As to the falsehood, we must admit that though it was done for a good purpose, it was not free from fault. For those who hold what is called a dutiful lie to be altogether excusable, do not sufficiently consider how precious truth is in the sight of God. Therefore, although our purpose be to assist our brethren, to consult for their safety and relieve them, it never can be lawful to lie, because that cannot be right which is contrary to the nature of God. And God is truth. And still the act of Rahab is not devoid of the praise of virtue, although it was not spotlessly pure. For it often happens that while the saints study to hold the right path, they deviate into circuitous courses. (From the Commentary on Joshua)

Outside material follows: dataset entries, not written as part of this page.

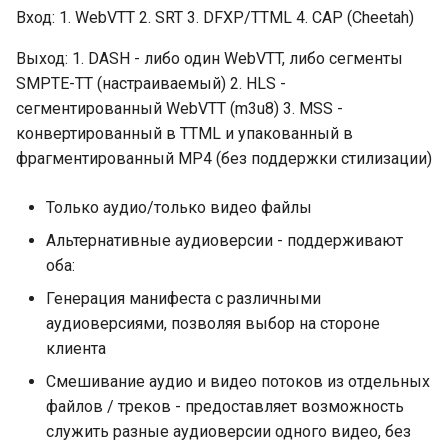
Закрытые субтитры
Вход: 1. WebVTT 2. SRT 3. DFXP/TTML 4. CAP (Cheetah)
Безопасность
Выход: 1. DASH - либо один WebVTT, либо сегменты
SMPTE-TT (настраиваемый) 2. HLS -
Шифрование URL
сегментированный WebVTT (m3u8) 3. MSS -
конвертированный в TTML и упакованный в
Шифрование медиа
фрагментированный MP4 (без поддержки стилизации)
DRM
Только аудио/только видео файлы
Альтернативные аудиоверсии - поддерживают
Примеры
оба:
конфигураций
Генерация манифеста с различными
Проверенные
аудиоверсиями, позволяя выбор на стороне
конфигурации
клиента
Смешивание аудио и видео потоков из отдельных
Рекомендации по
файлов / треков - предоставляет возможность
производительности
служить разные аудиоверсии одного видео, без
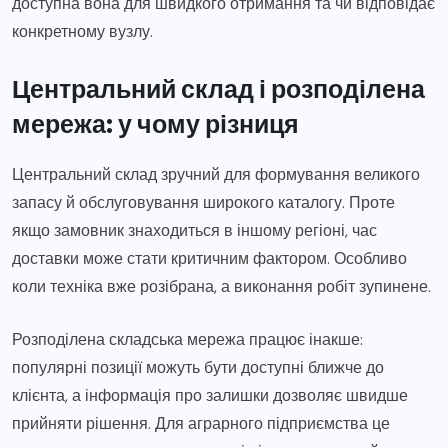
доступна вона для швидкого отримання та чи відповідає
конкретному вузлу.
Центральний склад і розподілена
мережа: у чому різниця
Центральний склад зручний для формування великого
запасу й обслуговування широкого каталогу. Проте
якщо замовник знаходиться в іншому регіоні, час
доставки може стати критичним фактором. Особливо
коли техніка вже розібрана, а виконання робіт зупинене.
Розподілена складська мережа працює інакше:
популярні позиції можуть бути доступні ближче до
клієнта, а інформація про залишки дозволяє швидше
прийняти рішення. Для аграрного підприємства це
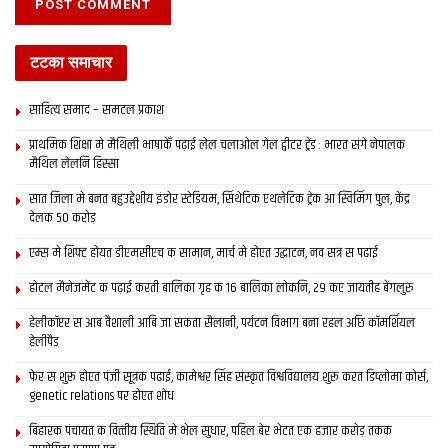
टटका समाचार
साहित्य समाद – समटल प्रकाश
प्राथमिक शि‍क्षा मे मैथि‍ली भाषाकेँ पढ़ाई लेल चलाओल गेल ट्वीटर ट्रेंड : भारत संगे नेपालक
मैथिल लेलनि हिस्सा
सात जिला मे बनत बहुउद्देशीय इंडोर स्‍टेडि‍यम, सिंथेटिक एथलेटिक ट्रेक आ स्विमिंग पुल, केंद्र
देलक 50 करोड़
एम्स मे शिफ्ट होयत डीएमसीएच क सामान, मार्च मे होएत उद्घाटन, नव सत्र स पढाई
होटल मैनेजमेंट क पढ़ाई करती बालिका गृह क 16 बालिका लोकनि, 29 कए जायतीह बेंगलुरु
हेलीकॉप्टर स आब वैशाली आबि जा सकता सैलानी, पर्यटन विभाग बना रहल अछि कॉमर्शियल
हेलीपैड
फेर स शुरू होएत पंजी सूत्रक पढाई, कामेश्वर सिंह संस्कृत विश्वविद्यालय शुरू करत डिप्लोमा कोर्स,
genetic relations पर होएत शोध
बिहारक पंचायत क वित्‍तीय स्थिति मे भेल सुधार, पहिल बेर भेटत एक हजार करोड़ तकक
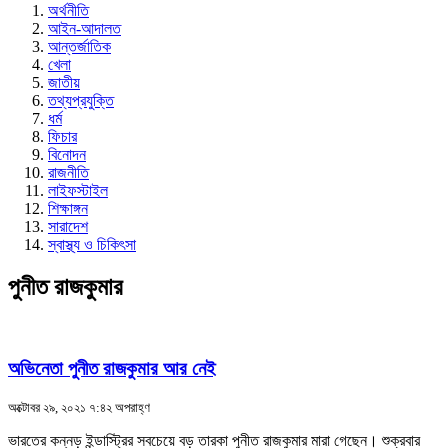
অর্থনীতি
আইন-আদালত
আন্তর্জাতিক
খেলা
জাতীয়
তথ্যপ্রযুক্তি
ধর্ম
ফিচার
বিনোদন
রাজনীতি
লাইফস্টাইল
শিক্ষাঙ্গন
সারাদেশ
স্বাস্থ্য ও চিকিৎসা
পুনীত রাজকুমার
অভিনেতা পুনীত রাজকুমার আর নেই
অক্টোবর ২৯, ২০২১ ৭:৪২ অপরাহ্ণ
ভারতের কন্নড় ইন্ডাস্ট্রির সবচেয়ে বড় তারকা পুনীত রাজকুমার মারা গেছেন। শুক্রবার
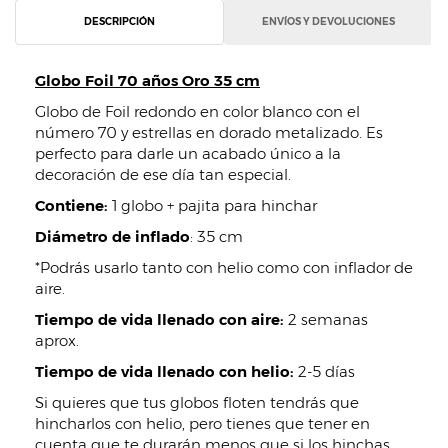
DESCRIPCIÓN
ENVÍOS Y DEVOLUCIONES
Globo Foil 70 años Oro 35 cm
Globo de Foil redondo en color blanco con el
número 70 y estrellas en dorado metalizado. Es
perfecto para darle un acabado único a la
decoración de ese día tan especial.
Contiene:
1 globo + pajita para hinchar
Diámetro de inflado
: 35 cm
*Podrás usarlo tanto con helio como con inflador de
aire.
Tiempo de vida llenado con aire:
2 semanas
aprox.
Tiempo de vida llenado con helio:
2-5 días
Si quieres que tus globos floten tendrás que
hincharlos con helio, pero tienes que tener en
cuenta que te durarán menos que si los hinchas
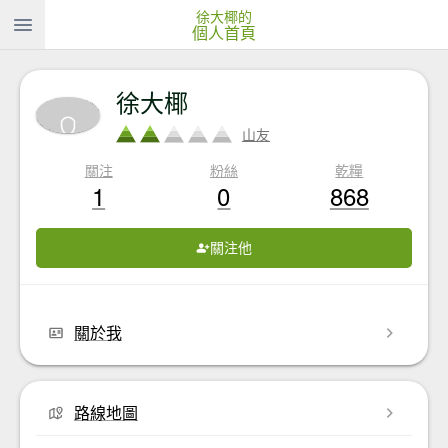
徐大椰的
個人首頁
徐大椰
山友
關注
粉絲
乾糧
1
0
868
關注他
關於我
路線地圖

The end does not justify the means, and even our best works are as filthy rags. But let’s not lose sight of the fact that though Rahab was wrong in lying, in his sovereignty God brought about good. So it is with us! Though we want to be completely free from sin so that we can serve God perfectly, before we get discouraged we would do well to remember that even when we sin God brings about good, and so all things are ultimately working toward that great good of the return of our Lord Jesus Christ.